Top of RECORDS PROVIDED
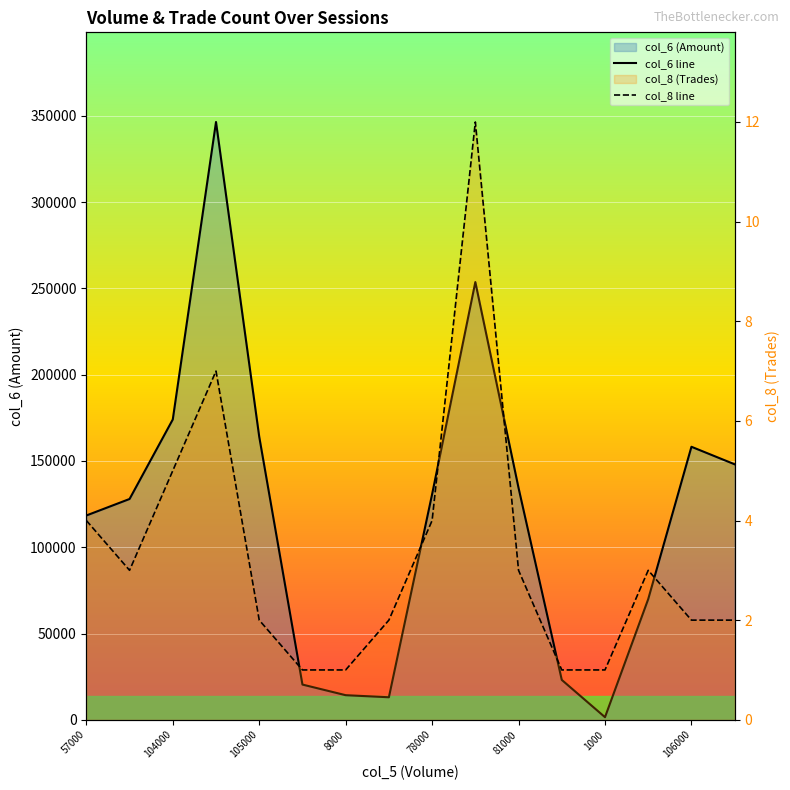

What position from the left is 81000?

11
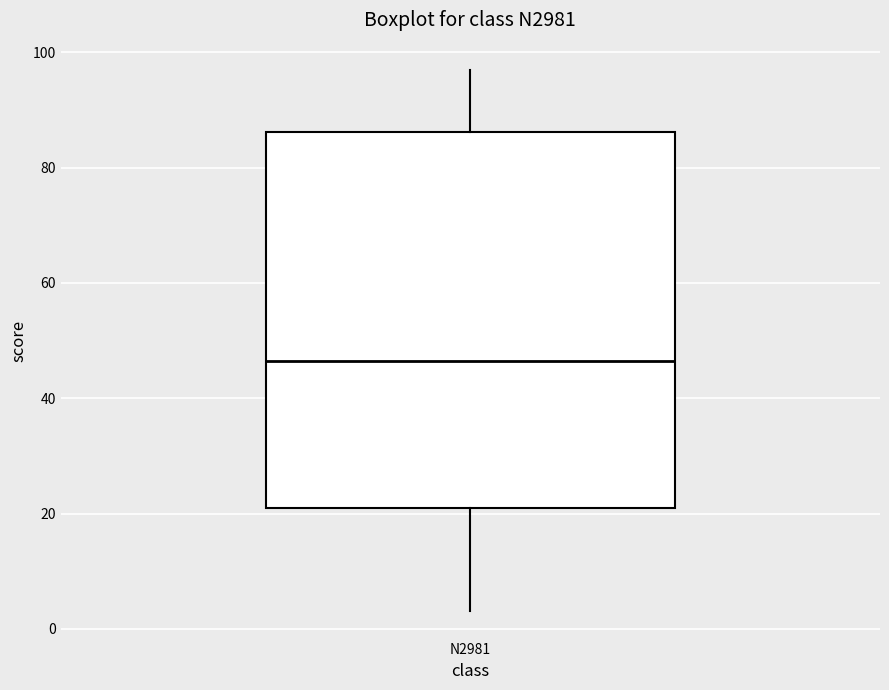

Where is the upper edge of the box for N2981 on the y-axis? The values are not printed on the chart, so give them approximately, as read against the axis.

86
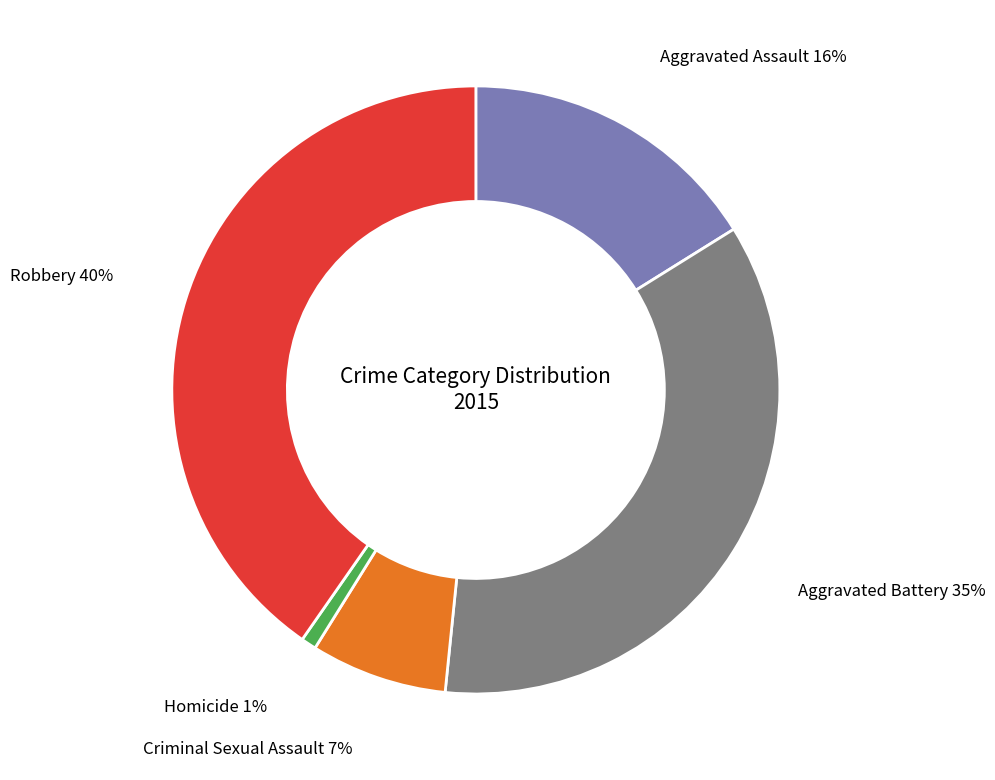

The Criminal Sexual Assault slice represents 7% of the pie. True or false?

True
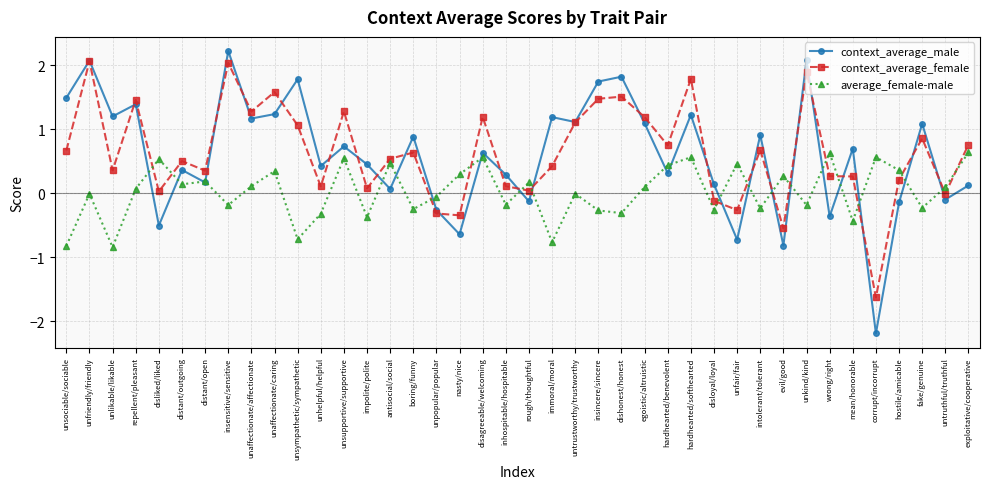

What is the lowest value of the context_average_female series?

-1.6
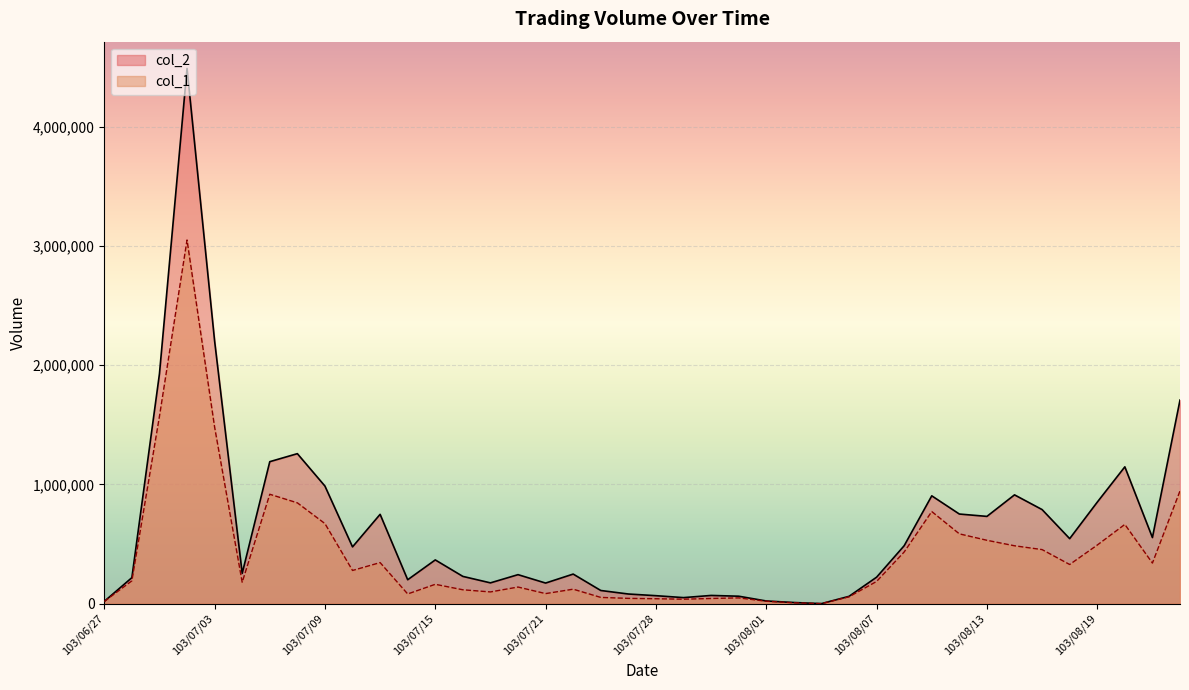

How many interior local peaks does the col_1 series have?

9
Bottom of RECORDS PROVIDED
• **AIM OF THE EXERCISE**: Write out all of the lines above again with "series" swapped for "data set" and everything else kept the same. Leave out the pictures.

• **WRITTEN REPLY**:
What position from the left is 81000?

11

Where is the upper edge of the box for N2981 on the y-axis? The values are not printed on the chart, so give them approximately, as read against the axis.

86

The Criminal Sexual Assault slice represents 7% of the pie. True or false?

True

What is the lowest value of the context_average_female data set?

-1.6

How many interior local peaks does the col_1 data set have?

9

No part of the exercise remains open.